On 1 January 1966, over 100 years after the church’s opening, Farm Street became a parish church. There was a concelebrated Low Mass for the induction of the first parish priest, Fr John Brooks SJ (1920-1988) on 28 January and Cardinal John Heenan (1905-1975) was the principal celebrant. Weddings and baptisms could now take place, and a font was placed in the Calvary chapel. The proximity to high end hotels in which receptions could be held made Farm Street a fashionable place to get married.

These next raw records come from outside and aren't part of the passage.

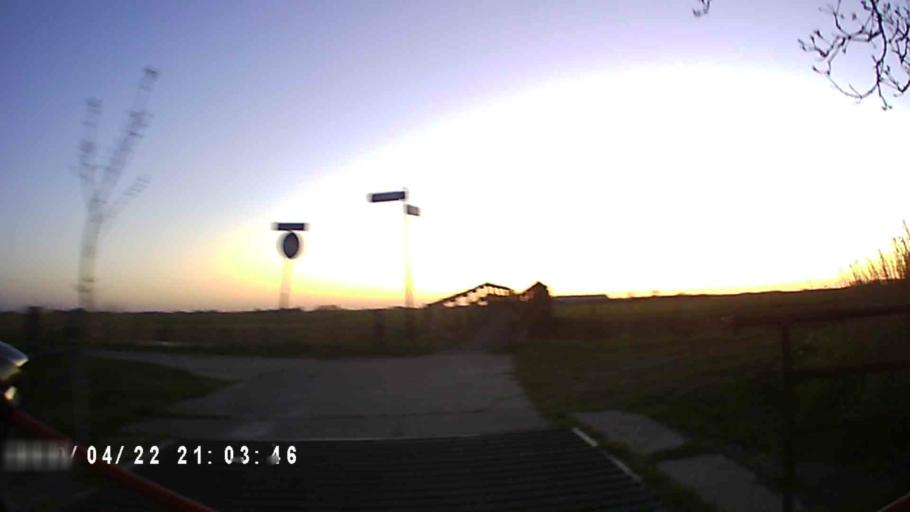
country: NL
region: Groningen
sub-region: Gemeente Winsum
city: Winsum
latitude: 53.3227
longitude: 6.5643
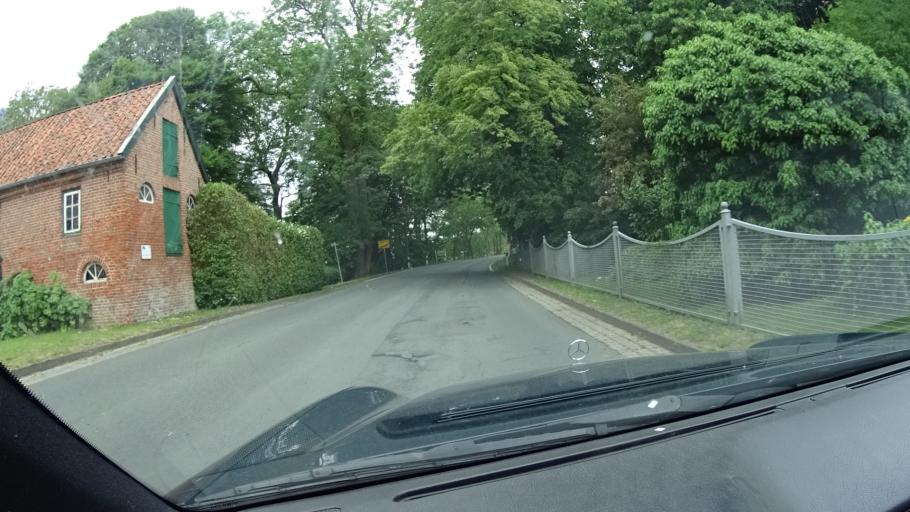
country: DE
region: Lower Saxony
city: Butjadingen
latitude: 53.5933
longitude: 8.2790
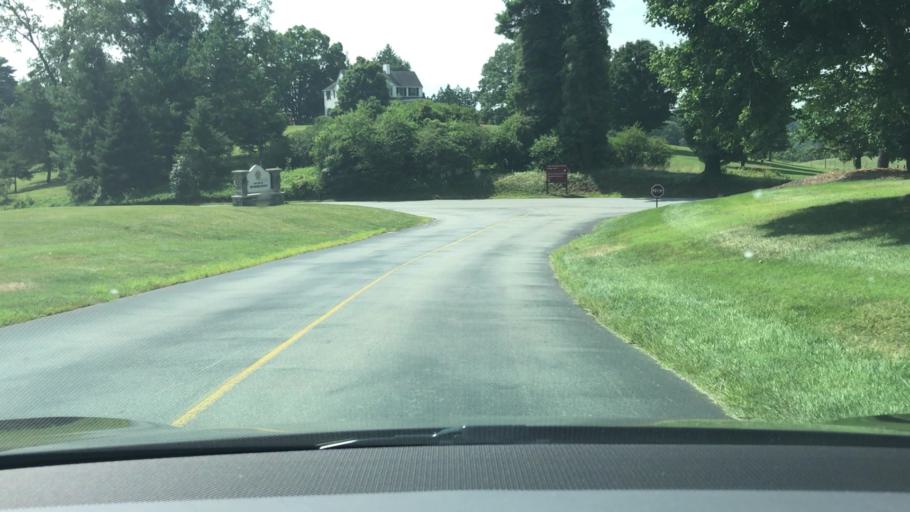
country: US
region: North Carolina
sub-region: Buncombe County
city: Asheville
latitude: 35.5574
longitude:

In 1920 the Superior Fr Charles Galton SJ (1860-1936) introduced the weekly pulpit dialogues which saw two speakers expressing different viewpoints on the same subject from pulpits on opposite sides of the church. These were replaced for a time by a series of lectures in the Sodality Hall, to which every Catholic was expected to bring a non-Catholic guest. Speakers included G. K. Chesterton, Hilaire Belloc and Fr Bede Jarrett. In 1946 Fr Francis Devas SJ (1877-1951), introduced the Tuesday Talks, aimed particularly at non-Catholics.
Sodalities provided lay people with a way of better serving the Lord in their secular lives and members adhered to a strict set of rules. In the summer of 1950, the Sodality of the Immaculate Conception, founded in 1857 by Fr Peter Gallwey SJ (1820-1906), paid a Holy Year pilgrimage to Rome conducted by its director, Fr Handley Lillie SJ (1902-1967). According to the Farm Street Calendar, November 1950, the pilgrims paid the customary visits to the Major Basilicas, had Mass in the Catacombs, in the Gesù and in S Ignazio, enjoyed a country drive, and many other excitements.